191 patients who had undergone neoadjuvant treatment and surgery with a curative intent were included. Median time from completion of neoadjuvant treatment to pre-operative MRI and surgery was 4.1 weeks (interquartile range [IQR]: 3.7-4.7) and 6.6 weeks (IQR: 5.9-7.6), respectively. Fair agreement was found between mrTRG and pTRG when regression was classified according to standard 5-tier systems (κ = 0.24) or modified 3-tier systems (κ = 0.25). After a median follow-up of 65.5 months (95% CI: 65.1-66.2), survival outcomes of patients with intermediate pathological regression (pTRG 2) were numerically better if good/complete regression was also observed on imaging (mrTRG 1-2) compared to poor regression (mrTRG 3-5) (5-year recurrence-free survival 76.9% versus 65.9%, p = 0.18; 5-year overall survival 80.6% versus 68.8%, p = 0.22).

Conclusions

Only fair agreement was found between mrTRG and pTRG which suggests that these parameters may represent biologically distinct phenomena. Assessing tumour regression on pre-operative MRI may provide complementary prognostic information to pTRG and help to refine stratification of RC patients after surgery.

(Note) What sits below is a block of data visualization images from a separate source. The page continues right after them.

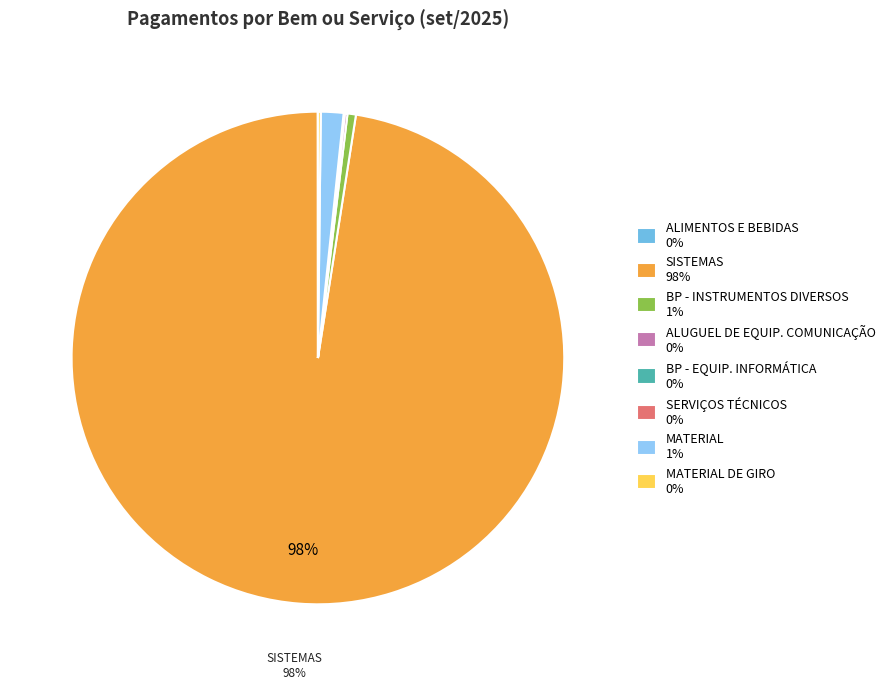

Does any single category account for the majority?

Yes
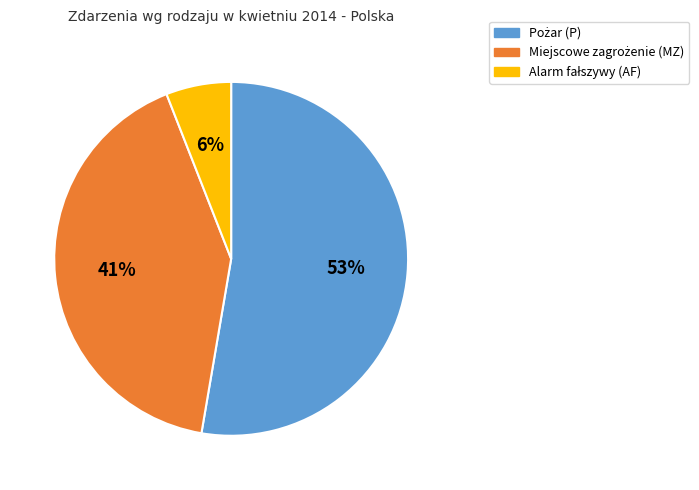

Is there any slice that represents more than half of the pie?

Yes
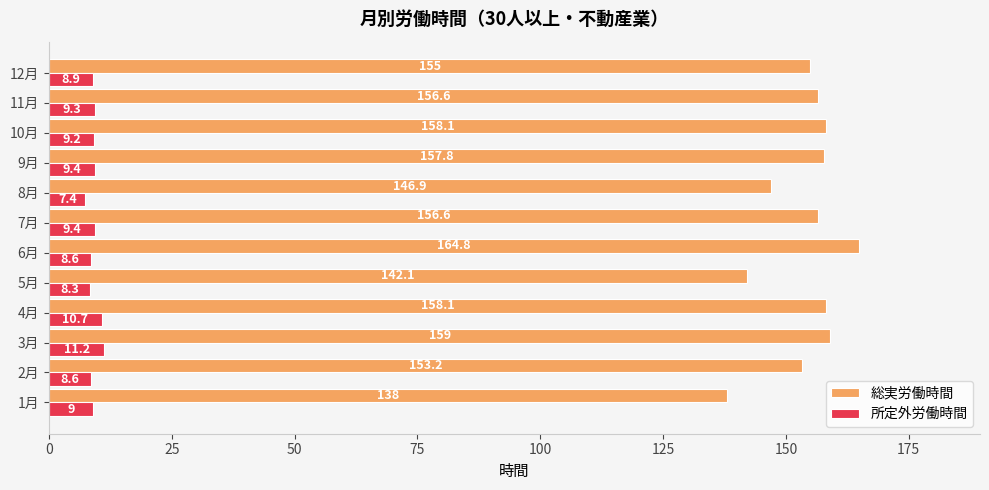

Is it true that 総実労働時間 equals 107.5 at 9月?

False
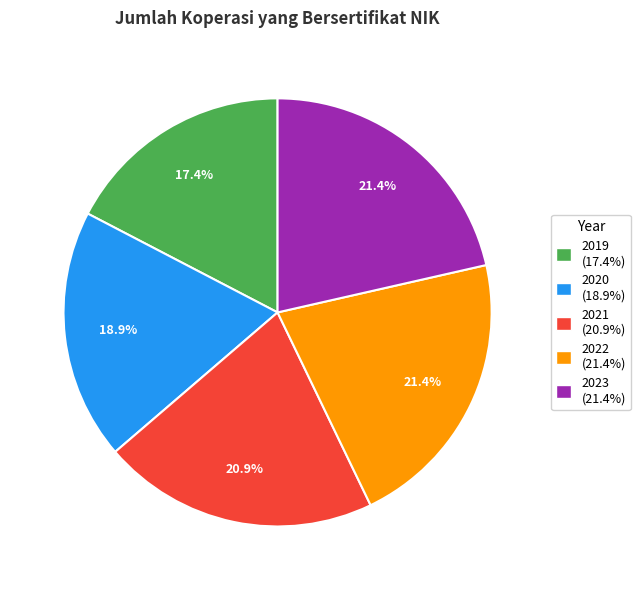

True or false: 2021 accounts for 21% of the total.

True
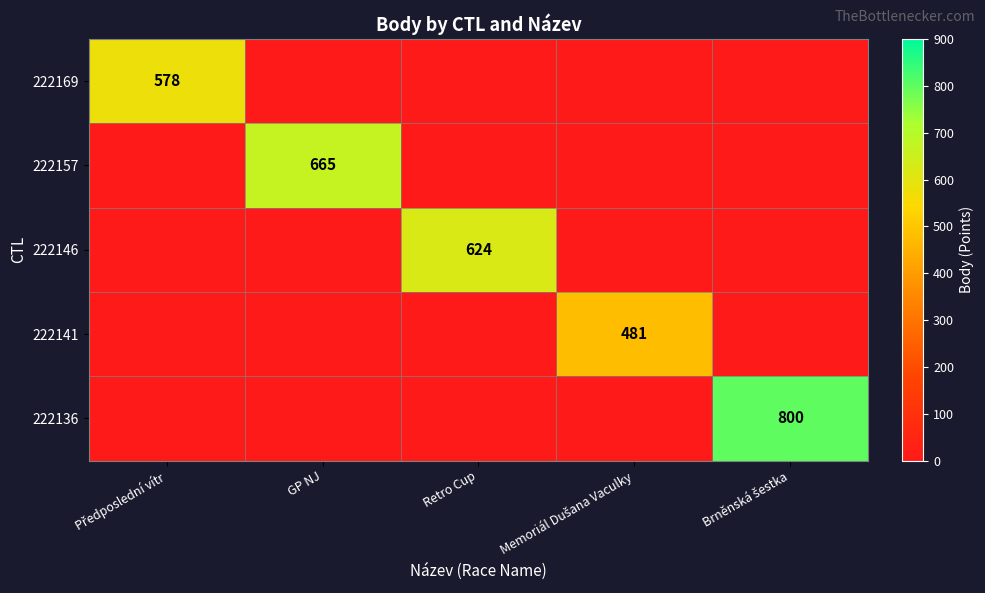

Is it true that 222157 equals 345 at GP NJ?

False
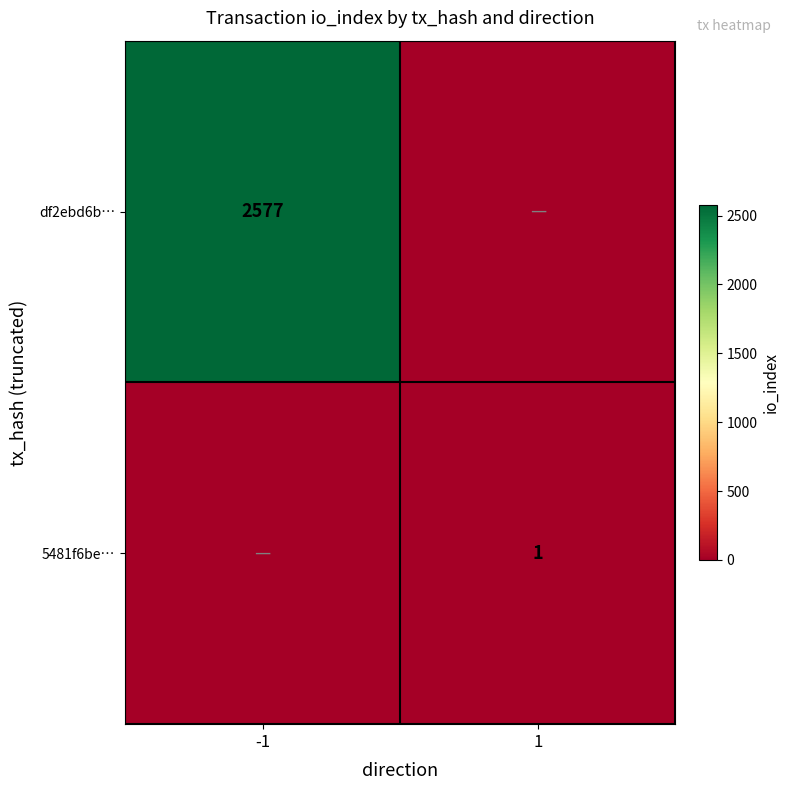

True or false: 5481f6be… has a value of 1 at 1.

True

Clinical trial identification

Legal entity responsible for the study

The Royal Marsden NHS Foundation Trust

Funding

National Institute for Health Research (NIHR) Biomedical Research Centre (BRC) at The Royal Marsden NHS Foundation Trust and The Institute of Cancer Research. The EXPERT study was supported by a fellowship grant from the Pelican Cancer Foundation and by an education grant from Sanofi-Aventis which also provided the study drug. The EXPERT-C trial was endorsed by Cancer Research UK and was supported by a research grant from Merck & Co. Sanofi-Aventis and Merck & Co. provided the study drugs.

Disclosure

D. Cunningham: Research funding from Roche, Amgen, Celgene, Sanofi, Merck Serono, Novartis, AstraZeneca, Bayer, Merrimack and MedImmune. C. Peckitt: Advisory roles with Sanofi. I. Chau: Advisory roles with Merck Serono, Roche, Sanofi Oncology, Bristol Myers Squibb, Eli-Lilly, Novartis, Gilead Science; research funding from Merck-Serono, Novartis, Roche and Sanofi Oncology; honoraria from Roche, Sanofi-Oncology, Eli-Lilly, Taiho. All other authors have declared no conflicts of interest.